Het proza van de andere dichter Marcel Wauters wordt eigenlijk nog beter met de term ‘paraproza’ gekarakteriseerd. In een innerlijke monoloog botsen de woorden als zelfstandige dingen tegen elkaar, heffen elkaar op in een absolute tegenspraak of in de paradox. Niet de betrekkelijk dunne inhoud is van belang in Hipoteek (1962), alleen het scheikundige spel van aantrekking en afstoting tussen de woorden, die vaak, dankzij de verhakkeling door een ratelende interpunctie, zelfstandig zin hebben en zin zijn. Al is het om onmiddellijk daarna te worden vernietigd. ‘Ik woon. Iedereen woont ergens of bijna iedereen. Wie wel. Wie niet. Men bewoont wat men meent te bereiken. Het komt op hetzelfde neer, er blijft wat men verloor. Men verliest wat men nooit bekomt. Ik ben dadelijk verward in ongerijmdheden. Het is nochtans duidelijk zoals ik het eerst zag. Ontoegankelijk en onduldbaar. Onverzettelijk. Heftig. Overweldigend. En stamelend. Maar ik ben gerust. Enfin ik. (enz.)’ De ongerijmdheid zelf wordt het voornaamste struktuurelement in dit paraproza. De taal zelf wordt hier voor haar eigen contradicties en zinloosheden geplaatst.
Dit taalspel ligt in het verlengde van de groteske, als het bij elkaar
| |
| |
plaatsen van contradicties en ongerijmdheden. In feite is zulk werk een grotere aanslag tegen de taal dan datgene wat C.C. Krijgelmans in het gestamel van zijn Messiah (1961) en de aftelraamverhalen uit Homunculi (1967) poogt te bereiken. Zijn lintwormzinnen hebben paradoxaal genoeg een bijna gelijkaardig resultaat als de ratelende interpunktie van Marcel Wauters. In beide gevallen wordt de traditionele zinsstructuur op even totale wijze vernietigd. Maar de groteske komt daarin voor als een cool-methode, het profetisch gestamel als de hot-vorm van anti-proza. Het vernietigende effect dat de eerste bereikt met koele gecombineerde tegenstellingen, bereikt de tweede door ratelende woordenreeksen, horden van woorden. Het aanrukken van horden witte nieuwe woorden in Kraamanijs (1966) van Marcel van Maele is daarvan een paroxistische uitkomst. In Homunculi (1967) gaat Krijgelmans echter op zijn beurt te werk met een koele bijna mathematische systematiek in de vernietiging van de zin der woorden. Indien men zijn advokaat en inleider Ivo Michiels mag geloven, ligt er in de beide stukken Homunculi en Jericho een bewuste poging om in een soort van geleidelijke reductie van de spraakkunstmogelijkheden, de ‘laatste (taal)muren neer te halen’. Welk gebrek aan consekwentie men nog in dit precedé zelf kan onderkennen, het proza mondt hier inderdaad uit op het zinloze aftel-zingen van woorden als in het kinderliedje ‘Mijn hoed die heeft vier deuken’, in welk spelletje men bij opeenvolgende uitvoeringen telkens een woord meer laat vallen. Het wordt ook een soort van casse-tête chinois, waarbij het erop aankomt een aantal willekeurige woorden in alle mogelijke volgorden te combineren.
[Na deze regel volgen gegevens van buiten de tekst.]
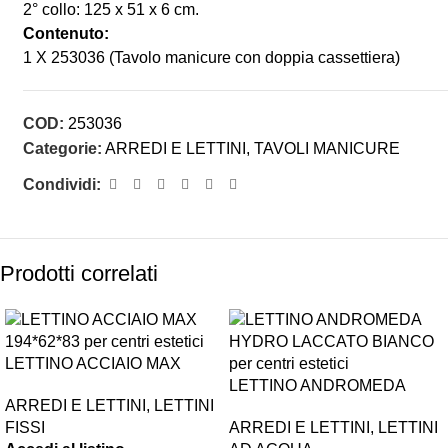
2° collo: 125 x 51 x 6 cm.
Contenuto:
1 X 253036 (Tavolo manicure con doppia cassettiera)
COD:
253036
Categorie:
ARREDI E LETTINI
,
TAVOLI MANICURE
Condividi:
Prodotti correlati
LETTINO ACCIAIO MAX
194*62*83
LETTINO ANDROMEDA
ARREDI E LETTINI
,
LETTINI
HYDRO LACCATO BIANCO
FISSI
ARREDI E LETTINI
,
LETTINI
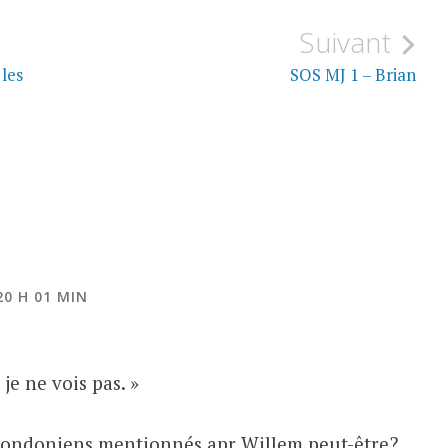
Suivant
 les
SOS MJ 1 – Brian
20 H 01 MIN
je ne vois pas. »
s Londoniens mentionnés apr Willem peut-être?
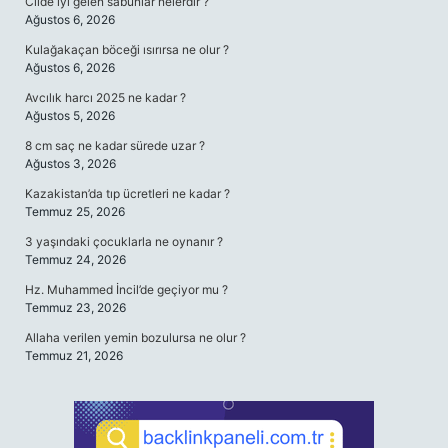
Cilde iyi gelen sabunlar nelerdir ?
Ağustos 6, 2026
Kulağakaçan böceği ısırırsa ne olur ?
Ağustos 6, 2026
Avcılık harcı 2025 ne kadar ?
Ağustos 5, 2026
8 cm saç ne kadar sürede uzar ?
Ağustos 3, 2026
Kazakistan’da tıp ücretleri ne kadar ?
Temmuz 25, 2026
3 yaşındaki çocuklarla ne oynanır ?
Temmuz 24, 2026
Hz. Muhammed İncil’de geçiyor mu ?
Temmuz 23, 2026
Allaha verilen yemin bozulursa ne olur ?
Temmuz 21, 2026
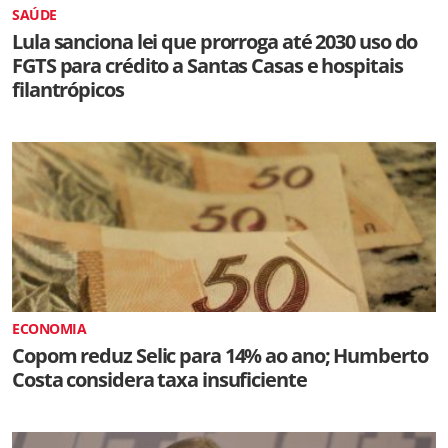
SAÚDE
Lula sanciona lei que prorroga até 2030 uso do
FGTS para crédito a Santas Casas e hospitais
filantrópicos
ECONOMIA
Copom reduz Selic para 14% ao ano; Humberto
Costa considera taxa insuficiente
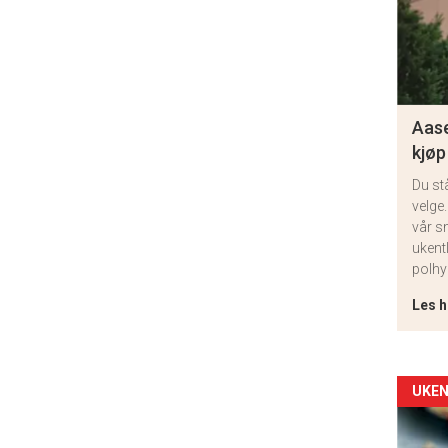
Aase
kjøp
Du st
velge.
vår s
ukent
polhy
Les h
Arti
UKEN
deta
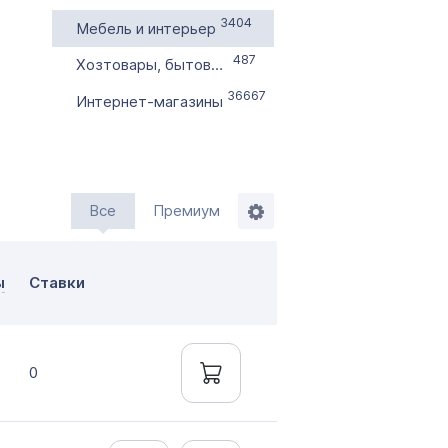
3404
Мебель и интерьер
487
Хозтовары, бытовая химия
36667
Интернет-магазины
ажи
мление до 20 дней
нтально онлайн
Все
Премиум
ы
Ставки
0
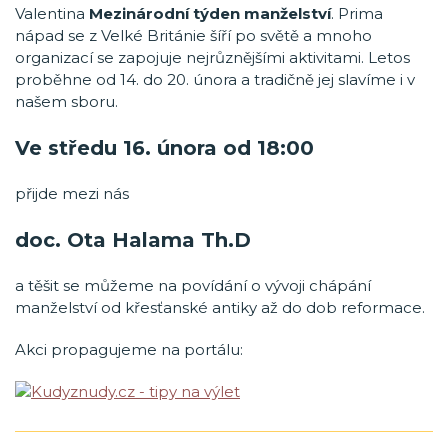
Valentina
Mezinárodní týden manželství
. Prima
nápad se z Velké Británie šíří po světě a mnoho
organizací se zapojuje nejrůznějšími aktivitami. Letos
proběhne od 14. do 20. února a tradičně jej slavíme i v
našem sboru.
Ve středu 16. února od 18:00
přijde mezi nás
doc. Ota Halama Th.D
a těšit se můžeme na povídání o vývoji chápání
manželství od křesťanské antiky až do dob reformace.
Akci propagujeme na portálu:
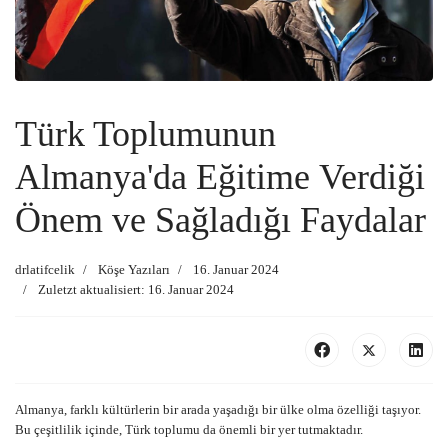
Türk Toplumunun
Almanya'da Eğitime Verdiği
Önem ve Sağladığı Faydalar
drlatifcelik
Köşe Yazıları
16. Januar 2024
Zuletzt aktualisiert: 16. Januar 2024
Almanya, farklı kültürlerin bir arada yaşadığı bir ülke olma özelliği taşıyor.
Bu çeşitlilik içinde, Türk toplumu da önemli bir yer tutmaktadır.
Het grote verschil met de grotesken en de arabesken is wel, dat hier elk gratuïte spelelement is verdwenen, - zodat ook onze vergelijkingen eigenlijk mank gaan, - maar dat hier de grimmigheid voorzit van de meester die het liedje als les aanleert. De systematiek is er een van pseudowetenschappelijke aard, is gericht op een soort antispraakkunst, maar komt inderdaad neer op een bewuste aanslag van buiten. Daarin ligt de machteloosheid van deze volgens Michiels ‘ambitieuze’ onderneming. De vorm wordt hier van buitenuit aangevallen, terwijl hij in feite slechts kan worden vernietigd van binnenuit, nl. door zichzelf. Krijgelmans doet hier een aanval niet op de taal,
| |
| |
maar op de spraakkunst, en op een spraakkunst die als erg schools en traditioneel reeds een heel eind is voorbijgestreefd. Toch heeft dit pogen een betekenis: de laboratoriumoefening waarin getracht wordt de taal te verpulveren. Krijgelmans heeft de principiële conclusies getrokken uit een ontwikkeling naar de absolute vorm, nl. dat deze zichzelf zou kunnen vernietigen. Maar hij wil het proces verhaasten. De vraag is of de tot in het absurde doorgedreven technisch vervaardigen het eigenlijk creatieve van de vorm kan aantasten. De geldigheid van een stuk als Homunculi zelf ligt uiteindelijk in de ook daarin nog opdringerig aanwezige creatieve werkzaamheid, die het stuk een zin geeft voorbij het cerebrale knutselwerk. Krijgelmans heeft een antivorm geschapen, een robotfoto waarvan hij meent dat ze postuum is, terwijl voor anderen de vorm nog springlevend is en zijn absolute waarde pas heeft ontdekt.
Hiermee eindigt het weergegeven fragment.